Em 27 de fevereiro de 2026, os advogados de defesa — Laerte Luis Gschwenter e Maria Carolina Peres Soares Gschwenter — protocolaram pedido de urgência para agendamento. O Instituto Brasileiro Jogo Legal, admitido como amicus curiae em dezembro de 2019, também reforçou o pedido. Em 31 de março, o presidente Fachin anunciou a inclusão definitiva na pauta de 23 de abril.

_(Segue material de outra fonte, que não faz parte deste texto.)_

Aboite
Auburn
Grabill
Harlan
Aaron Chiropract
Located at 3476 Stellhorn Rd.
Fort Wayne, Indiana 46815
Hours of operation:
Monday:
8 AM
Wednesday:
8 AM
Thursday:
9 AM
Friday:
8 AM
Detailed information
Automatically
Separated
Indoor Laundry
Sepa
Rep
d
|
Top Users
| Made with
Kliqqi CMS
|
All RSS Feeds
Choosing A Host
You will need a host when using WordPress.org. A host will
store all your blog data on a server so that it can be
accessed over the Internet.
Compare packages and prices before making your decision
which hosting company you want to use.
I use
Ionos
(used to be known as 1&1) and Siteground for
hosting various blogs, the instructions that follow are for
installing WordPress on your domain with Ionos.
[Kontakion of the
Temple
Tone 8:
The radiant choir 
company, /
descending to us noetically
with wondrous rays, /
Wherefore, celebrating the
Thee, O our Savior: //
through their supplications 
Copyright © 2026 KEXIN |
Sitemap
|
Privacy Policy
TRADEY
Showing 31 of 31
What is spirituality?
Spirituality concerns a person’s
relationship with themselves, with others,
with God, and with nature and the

Os dois cenários possíveis
Se o STF decidir que a Constituição de 1988 não recepcionou o artigo 50 da Lei de Contravenções, a proibição dos jogos de azar cairá imediatamente em todo o território nacional. Isso não significará ausência de regulação — mas exigirá que o Congresso Nacional elabore nova legislação para disciplinar a atividade, definindo regras de licenciamento, tributação, prevenção à lavagem de dinheiro e proteção ao consumidor. Nesse cenário, o PL 2.234/2022, que autoriza a operação de cassinos, bingos e loterias tradicionais, ganharia impulso renovado no Senado.

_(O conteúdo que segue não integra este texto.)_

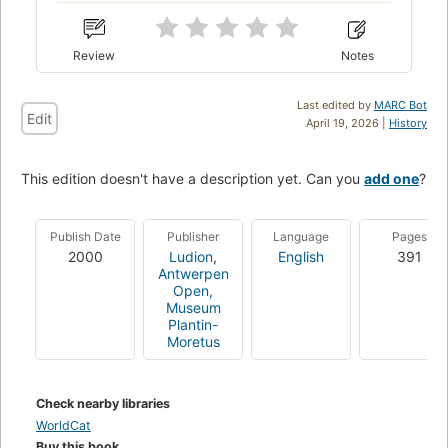
Review
Notes
Last edited by
MARC Bot
Edit
April 19, 2026 |
History
This edition doesn't have a description yet. Can you
add one
?
Publish Date
Publisher
Language
Pages
2000
Ludion
,
English
391
Antwerpen
Open,
Museum
Plantin-
Moretus
Check nearby libraries
WorldCat
Buy this book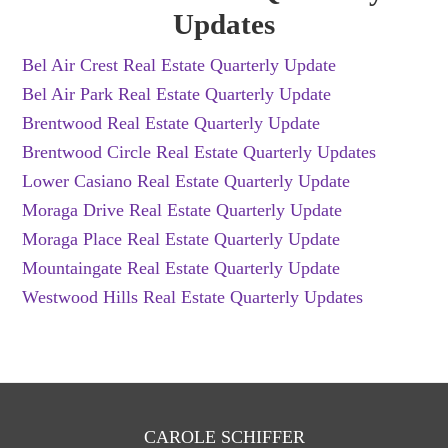
Updates
Bel Air Crest Real Estate Quarterly Update
Bel Air Park Real Estate Quarterly Update
Brentwood Real Estate Quarterly Update
Brentwood Circle Real Estate Quarterly Updates
Lower Casiano Real Estate Quarterly Update
Moraga Drive Real Estate Quarterly Update
Moraga Place Real Estate Quarterly Update
Mountaingate Real Estate Quarterly Update
Westwood Hills Real Estate Quarterly Updates
CAROLE SCHIFFER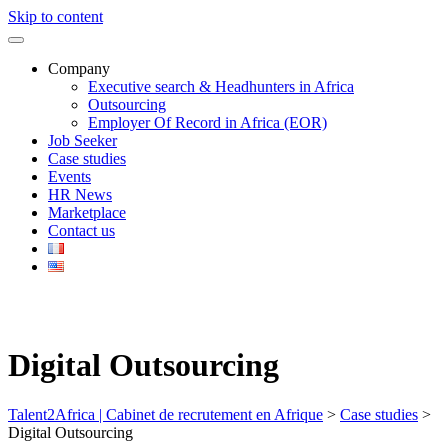
Skip to content
Company
Executive search & Headhunters in Africa
Outsourcing
Employer Of Record in Africa (EOR)
Job Seeker
Case studies
Events
HR News
Marketplace
Contact us
Digital Outsourcing
Talent2Africa | Cabinet de recrutement en Afrique
>
Case studies
>
Digital Outsourcing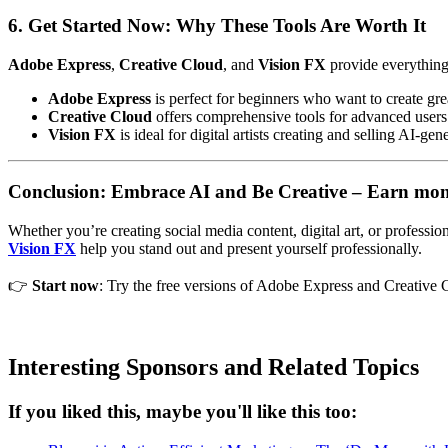
6. Get Started Now: Why These Tools Are Worth It
Adobe Express
,
Creative Cloud
, and
Vision FX
provide everything 
Adobe Express
is perfect for beginners who want to create gre
Creative Cloud
offers comprehensive tools for advanced users
Vision FX
is ideal for digital artists creating and selling AI-ge
Conclusion: Embrace AI and Be Creative – Earn mone
Whether you’re creating social media content, digital art, or professi
Vision FX
help you stand out and present yourself professionally.
👉
Start now
: Try the free versions of Adobe Express and Creative C
Interesting Sponsors and Related Topics
If you liked this, maybe you'll like this too: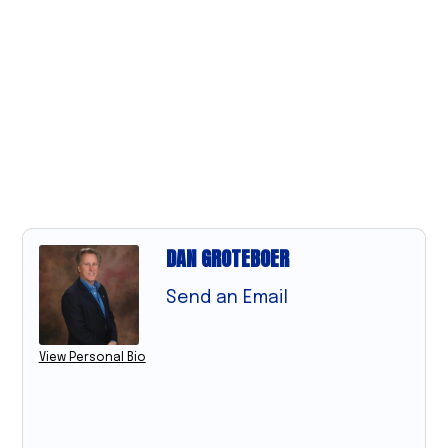
DAN GROTEBOER
Send an Email
View Personal Bio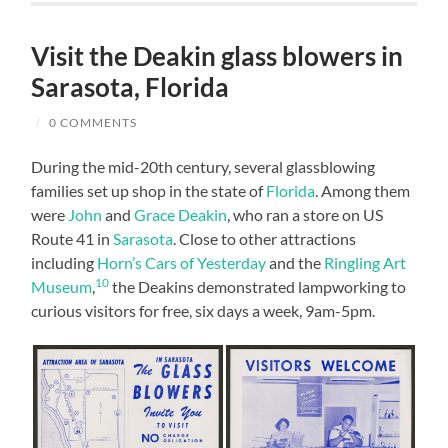
Visit the Deakin glass blowers in
Sarasota, Florida
/
0 COMMENTS
During the mid-20th century, several glassblowing
families set up shop in the state of
Florida
. Among them
were
John
and
Grace Deakin
, who ran a store on US
Route 41 in
Sarasota
. Close to other attractions
including
Horn’s Cars of Yesterday
and the
Ringling Art
10
Museum
,
the Deakins demonstrated lampworking to
curious visitors for free, six days a week, 9am-5pm.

Se, por outro lado, o STF confirmar a constitucionalidade da proibição, os jogos de azar seguirão como contravenção penal — e o caminho para a legalização de cassinos e bingos dependerá exclusivamente de aprovação legislativa.
Impacto sobre processos penais em andamento
A decisão do STF terá consequências diretas sobre processos criminais em todo o país. Um caso emblemático é a Apelação Criminal 0011858-72.2023.8.26.0050, julgada pela 3ª Câmara Criminal do Tribunal de Justiça de São Paulo em outubro de 2025, que resultou em condenação por lavagem de dinheiro com pena de seis anos e oito meses de reclusão — tendo o jogo de azar como crime antecedente. Esse processo foi suspenso pelo TJSP aguardando a definição do STF: se a exploração de jogos de azar deixar de ser crime, a condenação por lavagem de dinheiro perde o crime antecedente que a sustenta.
O contexto regulatório ampliado
O julgamento do RE 966.177 ocorre em um momento de intensa transformação regulatória do setor de jogos no Brasil. A Lei 13.756/2018 legalizou as apostas esportivas de quota fixa, e a Lei 14.790/2023 regulamentou o mercado digital de apostas — hoje com 187 operadoras licenciadas pela Secretaria de Prêmios e Apostas (SPA). As ADPFs 492 e 493, já julgadas pelo STF, consolidaram o modelo regulatório vigente.
No entanto, cassinos físicos, bingos, máquinas caça-níqueis e o jogo do bicho permanecem proibidos pelo Decreto-Lei de 1941 — uma legislação pré-constitucional de mais de oito décadas. A eventual declaração de não recepção pelo STF resolveria essa dissonância histórica, mas abriria um período de vácuo regulatório que exigiria resposta rápida do Legislativo.
O 23 de abril de 2026 promete ser uma data histórica para o setor de jogos e apostas no Brasil — e para o próprio STF, que finalmente enfrentará uma questão constitucional adiada por quase uma década.